## WORK ITEM
Show all lines of the listing that hold the word "SQUARE".

## DATA BELOW
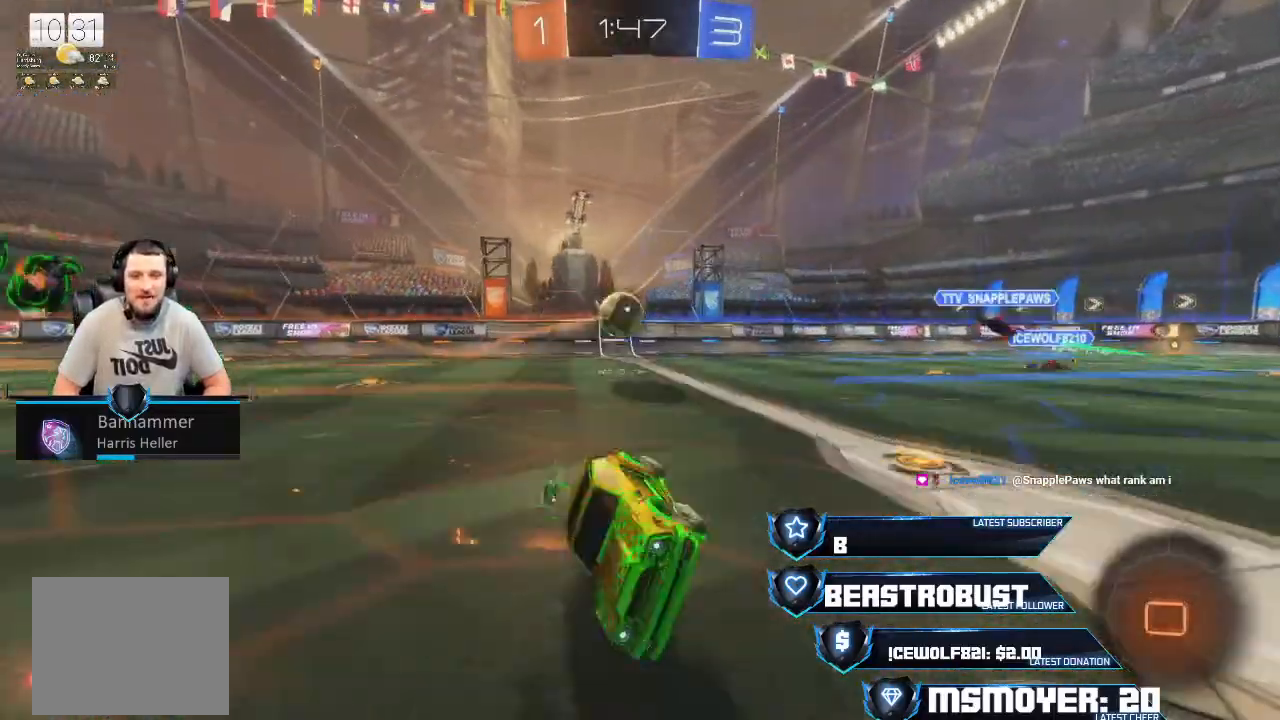
{"buttons": ["R2"], "left_stick": "center", "right_stick": "center", "events": [[100, "left_stick", "center"], [333, "CIRCLE", "down"], [433, "CIRCLE", "up"]]}
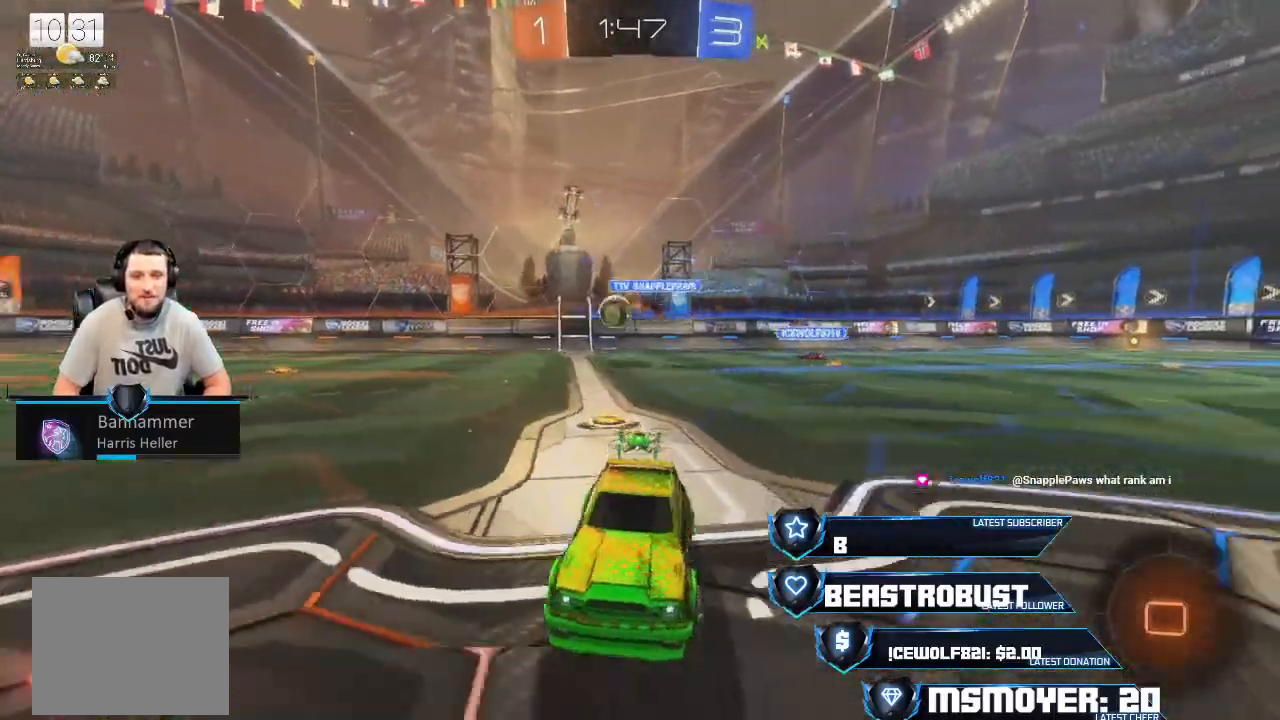
{"buttons": ["SQUARE", "L2", "R2"], "left_stick": "up-right", "right_stick": "center", "events": [[33, "CROSS", "down"], [167, "left_stick", "right"], [333, "CROSS", "up"], [367, "left_stick", "up-right"], [400, "SQUARE", "down"], [433, "L2", "down"], [467, "SQUARE", "up"], [500, "SQUARE", "down"]]}
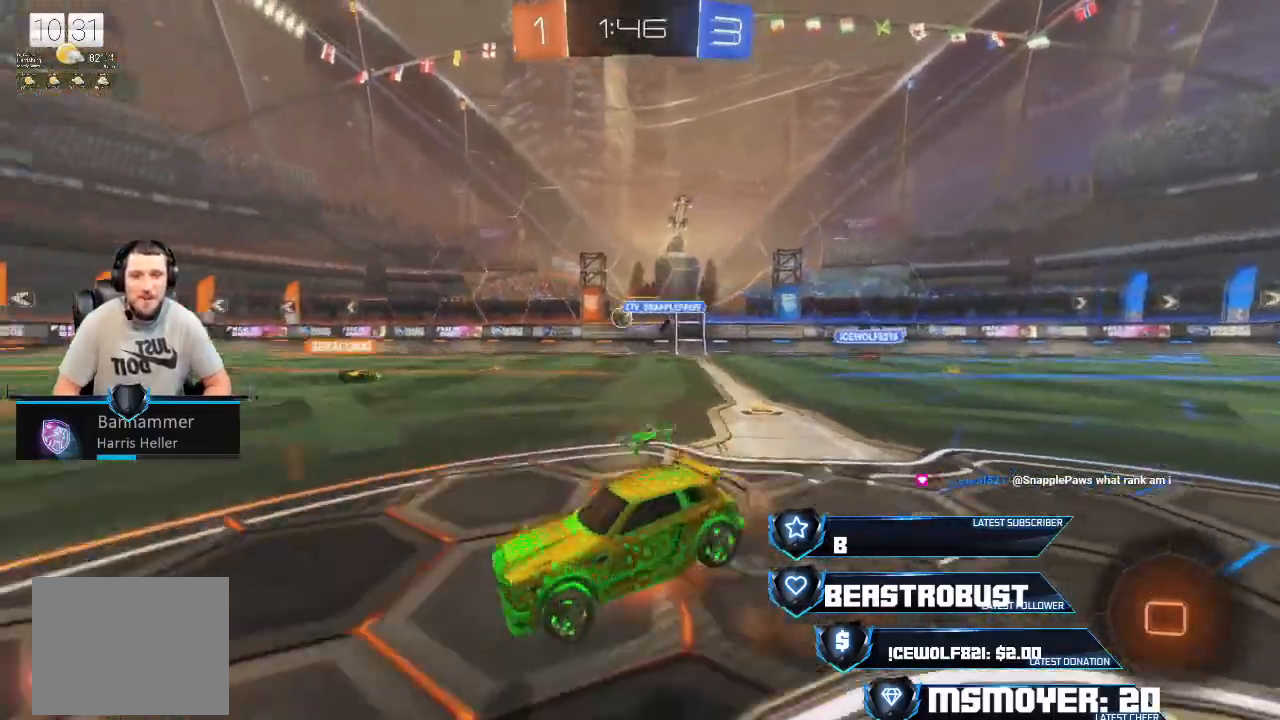
{"buttons": ["R2"], "left_stick": "center", "right_stick": "center", "events": [[67, "SQUARE", "up"], [167, "L2", "up"], [167, "left_stick", "center"], [200, "R2", "up"], [467, "R2", "down"]]}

## SOLUTION FOR THIS EXERCISE
{"buttons": ["SQUARE", "L2", "R2"], "left_stick": "up-right", "right_stick": "center", "events": [[33, "CROSS", "down"], [167, "left_stick", "right"], [333, "CROSS", "up"], [367, "left_stick", "up-right"], [400, "SQUARE", "down"], [433, "L2", "down"], [467, "SQUARE", "up"], [500, "SQUARE", "down"]]}
{"buttons": ["R2"], "left_stick": "center", "right_stick": "center", "events": [[67, "SQUARE", "up"], [167, "L2", "up"], [167, "left_stick", "center"], [200, "R2", "up"], [467, "R2", "down"]]}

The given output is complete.